— Exercise prompt —
Which lines of the entries below run from the one holding "Connection box - white - 2002.00.00.00.00.12" to the one holding "自社のシステムやサービスに転用するための", inclusive? Set down exactly those lines and no others.

Stored data entries
-- Opening Marker --

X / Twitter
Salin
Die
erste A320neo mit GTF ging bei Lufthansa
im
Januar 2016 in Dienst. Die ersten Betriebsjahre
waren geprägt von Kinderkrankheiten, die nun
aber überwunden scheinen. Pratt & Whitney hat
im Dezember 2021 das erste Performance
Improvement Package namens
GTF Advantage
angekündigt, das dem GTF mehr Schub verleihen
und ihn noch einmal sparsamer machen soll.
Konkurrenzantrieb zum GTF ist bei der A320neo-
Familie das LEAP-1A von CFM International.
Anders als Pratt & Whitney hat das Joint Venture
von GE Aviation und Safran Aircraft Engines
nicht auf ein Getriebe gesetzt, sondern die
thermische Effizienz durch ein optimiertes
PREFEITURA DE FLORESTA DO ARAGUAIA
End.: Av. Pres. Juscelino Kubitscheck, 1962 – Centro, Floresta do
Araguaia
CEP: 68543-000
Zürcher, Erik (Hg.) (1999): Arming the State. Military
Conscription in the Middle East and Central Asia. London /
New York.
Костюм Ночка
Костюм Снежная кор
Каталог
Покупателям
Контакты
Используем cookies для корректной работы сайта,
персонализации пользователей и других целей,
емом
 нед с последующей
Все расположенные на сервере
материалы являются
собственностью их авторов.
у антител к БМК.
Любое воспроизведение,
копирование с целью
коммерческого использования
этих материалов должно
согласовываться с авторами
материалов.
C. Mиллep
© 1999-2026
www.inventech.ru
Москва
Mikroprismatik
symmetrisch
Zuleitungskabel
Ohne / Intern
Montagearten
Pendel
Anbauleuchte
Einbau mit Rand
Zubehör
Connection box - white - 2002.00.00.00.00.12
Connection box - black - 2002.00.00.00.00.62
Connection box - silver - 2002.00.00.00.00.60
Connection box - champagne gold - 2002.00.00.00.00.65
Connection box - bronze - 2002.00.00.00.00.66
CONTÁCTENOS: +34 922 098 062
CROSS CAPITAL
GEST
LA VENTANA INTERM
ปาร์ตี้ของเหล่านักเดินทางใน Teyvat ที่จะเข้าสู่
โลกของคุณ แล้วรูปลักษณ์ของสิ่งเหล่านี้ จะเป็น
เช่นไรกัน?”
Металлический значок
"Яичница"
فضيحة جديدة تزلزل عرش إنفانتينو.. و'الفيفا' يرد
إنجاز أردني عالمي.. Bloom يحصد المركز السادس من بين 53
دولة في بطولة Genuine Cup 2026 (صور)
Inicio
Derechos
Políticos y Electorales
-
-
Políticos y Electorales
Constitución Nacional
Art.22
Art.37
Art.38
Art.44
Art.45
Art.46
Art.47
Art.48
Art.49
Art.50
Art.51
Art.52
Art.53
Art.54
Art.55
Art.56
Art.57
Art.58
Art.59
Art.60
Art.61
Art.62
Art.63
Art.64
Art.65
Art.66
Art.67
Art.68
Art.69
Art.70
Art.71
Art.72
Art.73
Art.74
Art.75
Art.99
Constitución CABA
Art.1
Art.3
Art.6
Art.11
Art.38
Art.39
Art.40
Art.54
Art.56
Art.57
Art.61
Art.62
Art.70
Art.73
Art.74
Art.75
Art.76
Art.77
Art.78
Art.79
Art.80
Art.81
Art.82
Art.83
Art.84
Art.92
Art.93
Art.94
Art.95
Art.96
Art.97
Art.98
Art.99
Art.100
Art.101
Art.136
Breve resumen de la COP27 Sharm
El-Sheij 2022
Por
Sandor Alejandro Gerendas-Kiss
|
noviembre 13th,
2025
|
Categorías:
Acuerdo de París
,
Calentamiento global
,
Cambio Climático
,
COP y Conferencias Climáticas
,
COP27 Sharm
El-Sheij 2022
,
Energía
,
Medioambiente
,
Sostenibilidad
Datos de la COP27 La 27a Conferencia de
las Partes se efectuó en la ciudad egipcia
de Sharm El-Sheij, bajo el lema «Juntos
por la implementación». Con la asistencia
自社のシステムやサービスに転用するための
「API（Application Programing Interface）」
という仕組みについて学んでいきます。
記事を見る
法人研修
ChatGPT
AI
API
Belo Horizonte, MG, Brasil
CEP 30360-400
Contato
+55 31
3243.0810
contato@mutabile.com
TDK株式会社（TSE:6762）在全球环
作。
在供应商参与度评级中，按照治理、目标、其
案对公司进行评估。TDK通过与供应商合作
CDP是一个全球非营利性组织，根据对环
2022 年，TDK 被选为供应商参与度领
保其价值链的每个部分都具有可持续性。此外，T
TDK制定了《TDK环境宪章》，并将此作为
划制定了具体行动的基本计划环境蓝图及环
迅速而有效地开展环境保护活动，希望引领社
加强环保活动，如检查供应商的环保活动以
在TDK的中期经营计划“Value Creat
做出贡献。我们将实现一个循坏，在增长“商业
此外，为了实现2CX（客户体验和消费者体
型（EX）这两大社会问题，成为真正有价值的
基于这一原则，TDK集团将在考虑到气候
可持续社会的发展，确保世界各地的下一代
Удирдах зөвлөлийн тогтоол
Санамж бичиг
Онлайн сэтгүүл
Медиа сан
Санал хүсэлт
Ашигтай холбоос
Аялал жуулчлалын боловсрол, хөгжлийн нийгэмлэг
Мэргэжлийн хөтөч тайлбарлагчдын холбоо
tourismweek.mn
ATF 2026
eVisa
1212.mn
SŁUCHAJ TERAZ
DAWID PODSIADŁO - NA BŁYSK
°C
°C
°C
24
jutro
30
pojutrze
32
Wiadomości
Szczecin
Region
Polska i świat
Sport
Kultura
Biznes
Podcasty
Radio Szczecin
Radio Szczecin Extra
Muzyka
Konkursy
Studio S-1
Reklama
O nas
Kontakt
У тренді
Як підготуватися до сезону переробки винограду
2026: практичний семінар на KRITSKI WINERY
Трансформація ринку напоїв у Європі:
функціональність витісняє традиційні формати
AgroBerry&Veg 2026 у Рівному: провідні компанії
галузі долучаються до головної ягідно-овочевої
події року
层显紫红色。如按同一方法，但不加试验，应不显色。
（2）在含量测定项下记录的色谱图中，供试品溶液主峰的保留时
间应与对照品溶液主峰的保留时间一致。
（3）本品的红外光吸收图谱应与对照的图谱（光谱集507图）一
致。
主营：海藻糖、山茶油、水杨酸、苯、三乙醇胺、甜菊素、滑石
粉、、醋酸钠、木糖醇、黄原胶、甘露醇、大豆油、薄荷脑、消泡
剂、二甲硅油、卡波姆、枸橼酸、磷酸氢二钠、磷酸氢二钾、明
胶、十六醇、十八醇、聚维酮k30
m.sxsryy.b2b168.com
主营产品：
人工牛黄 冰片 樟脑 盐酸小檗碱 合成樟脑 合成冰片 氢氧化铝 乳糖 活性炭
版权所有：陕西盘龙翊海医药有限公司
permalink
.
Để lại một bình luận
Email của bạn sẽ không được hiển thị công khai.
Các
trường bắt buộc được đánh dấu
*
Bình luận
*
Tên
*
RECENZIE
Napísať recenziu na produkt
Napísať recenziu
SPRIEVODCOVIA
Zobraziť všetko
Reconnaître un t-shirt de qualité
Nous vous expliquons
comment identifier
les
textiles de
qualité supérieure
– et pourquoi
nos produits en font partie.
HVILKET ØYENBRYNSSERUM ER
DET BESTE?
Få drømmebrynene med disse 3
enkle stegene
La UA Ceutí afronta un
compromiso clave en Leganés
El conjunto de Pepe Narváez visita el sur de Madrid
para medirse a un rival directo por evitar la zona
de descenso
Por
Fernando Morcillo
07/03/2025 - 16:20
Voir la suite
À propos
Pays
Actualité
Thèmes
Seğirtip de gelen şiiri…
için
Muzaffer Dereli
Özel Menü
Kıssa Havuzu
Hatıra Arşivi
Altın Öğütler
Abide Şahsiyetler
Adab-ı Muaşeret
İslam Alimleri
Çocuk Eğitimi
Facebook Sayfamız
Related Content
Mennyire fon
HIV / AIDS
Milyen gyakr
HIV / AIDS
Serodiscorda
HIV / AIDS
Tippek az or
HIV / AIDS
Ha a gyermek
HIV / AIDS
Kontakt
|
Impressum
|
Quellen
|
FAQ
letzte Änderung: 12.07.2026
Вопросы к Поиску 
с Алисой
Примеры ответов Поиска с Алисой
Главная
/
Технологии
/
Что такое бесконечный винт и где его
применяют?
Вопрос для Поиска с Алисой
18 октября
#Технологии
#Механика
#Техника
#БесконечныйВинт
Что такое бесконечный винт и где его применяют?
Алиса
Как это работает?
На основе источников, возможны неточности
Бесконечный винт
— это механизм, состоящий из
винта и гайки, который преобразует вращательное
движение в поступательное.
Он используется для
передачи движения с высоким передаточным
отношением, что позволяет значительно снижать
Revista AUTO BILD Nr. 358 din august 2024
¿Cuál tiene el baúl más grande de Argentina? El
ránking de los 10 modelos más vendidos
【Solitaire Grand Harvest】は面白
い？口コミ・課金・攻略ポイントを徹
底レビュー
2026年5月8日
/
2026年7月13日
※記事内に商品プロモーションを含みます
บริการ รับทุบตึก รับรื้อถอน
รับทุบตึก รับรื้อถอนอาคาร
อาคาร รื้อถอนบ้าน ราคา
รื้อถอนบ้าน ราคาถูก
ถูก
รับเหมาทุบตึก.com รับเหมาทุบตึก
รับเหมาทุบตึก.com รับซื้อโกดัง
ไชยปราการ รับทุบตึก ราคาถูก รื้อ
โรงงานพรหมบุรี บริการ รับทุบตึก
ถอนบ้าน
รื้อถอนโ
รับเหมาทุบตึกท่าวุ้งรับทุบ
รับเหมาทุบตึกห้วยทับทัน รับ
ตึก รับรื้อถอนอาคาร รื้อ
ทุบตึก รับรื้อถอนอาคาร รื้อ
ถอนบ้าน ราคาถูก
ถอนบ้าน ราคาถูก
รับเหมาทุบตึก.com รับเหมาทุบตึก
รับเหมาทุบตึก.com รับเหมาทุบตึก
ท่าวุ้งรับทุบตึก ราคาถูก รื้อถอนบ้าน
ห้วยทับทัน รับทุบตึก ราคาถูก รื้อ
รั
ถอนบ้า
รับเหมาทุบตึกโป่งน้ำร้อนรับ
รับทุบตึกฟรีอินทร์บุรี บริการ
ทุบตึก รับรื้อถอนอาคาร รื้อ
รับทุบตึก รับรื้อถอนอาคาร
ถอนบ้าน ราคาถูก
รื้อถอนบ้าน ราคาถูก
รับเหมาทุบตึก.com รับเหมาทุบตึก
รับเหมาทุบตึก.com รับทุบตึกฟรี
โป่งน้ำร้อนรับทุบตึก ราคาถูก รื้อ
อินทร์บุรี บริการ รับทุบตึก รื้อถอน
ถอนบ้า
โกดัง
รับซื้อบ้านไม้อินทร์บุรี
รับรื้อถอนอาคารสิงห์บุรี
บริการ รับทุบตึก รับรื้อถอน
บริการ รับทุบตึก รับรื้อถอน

-- Closing Marker --

— The answer —
Connection box - white - 2002.00.00.00.00.12
Connection box - black - 2002.00.00.00.00.62
Connection box - silver - 2002.00.00.00.00.60
Connection box - champagne gold - 2002.00.00.00.00.65
Connection box - bronze - 2002.00.00.00.00.66
CONTÁCTENOS: +34 922 098 062
CROSS CAPITAL
GEST
LA VENTANA INTERM
ปาร์ตี้ของเหล่านักเดินทางใน Teyvat ที่จะเข้าสู่
โลกของคุณ แล้วรูปลักษณ์ของสิ่งเหล่านี้ จะเป็น
เช่นไรกัน?”
Металлический значок
"Яичница"
فضيحة جديدة تزلزل عرش إنفانتينو.. و'الفيفا' يرد
إنجاز أردني عالمي.. Bloom يحصد المركز السادس من بين 53
دولة في بطولة Genuine Cup 2026 (صور)
Inicio
Derechos
Políticos y Electorales
-
-
Políticos y Electorales
Constitución Nacional
Art.22
Art.37
Art.38
Art.44
Art.45
Art.46
Art.47
Art.48
Art.49
Art.50
Art.51
Art.52
Art.53
Art.54
Art.55
Art.56
Art.57
Art.58
Art.59
Art.60
Art.61
Art.62
Art.63
Art.64
Art.65
Art.66
Art.67
Art.68
Art.69
Art.70
Art.71
Art.72
Art.73
Art.74
Art.75
Art.99
Constitución CABA
Art.1
Art.3
Art.6
Art.11
Art.38
Art.39
Art.40
Art.54
Art.56
Art.57
Art.61
Art.62
Art.70
Art.73
Art.74
Art.75
Art.76
Art.77
Art.78
Art.79
Art.80
Art.81
Art.82
Art.83
Art.84
Art.92
Art.93
Art.94
Art.95
Art.96
Art.97
Art.98
Art.99
Art.100
Art.101
Art.136
Breve resumen de la COP27 Sharm
El-Sheij 2022
Por
Sandor Alejandro Gerendas-Kiss
|
noviembre 13th,
2025
|
Categorías:
Acuerdo de París
,
Calentamiento global
,
Cambio Climático
,
COP y Conferencias Climáticas
,
COP27 Sharm
El-Sheij 2022
,
Energía
,
Medioambiente
,
Sostenibilidad
Datos de la COP27 La 27a Conferencia de
las Partes se efectuó en la ciudad egipcia
de Sharm El-Sheij, bajo el lema «Juntos
por la implementación». Con la asistencia
自社のシステムやサービスに転用するための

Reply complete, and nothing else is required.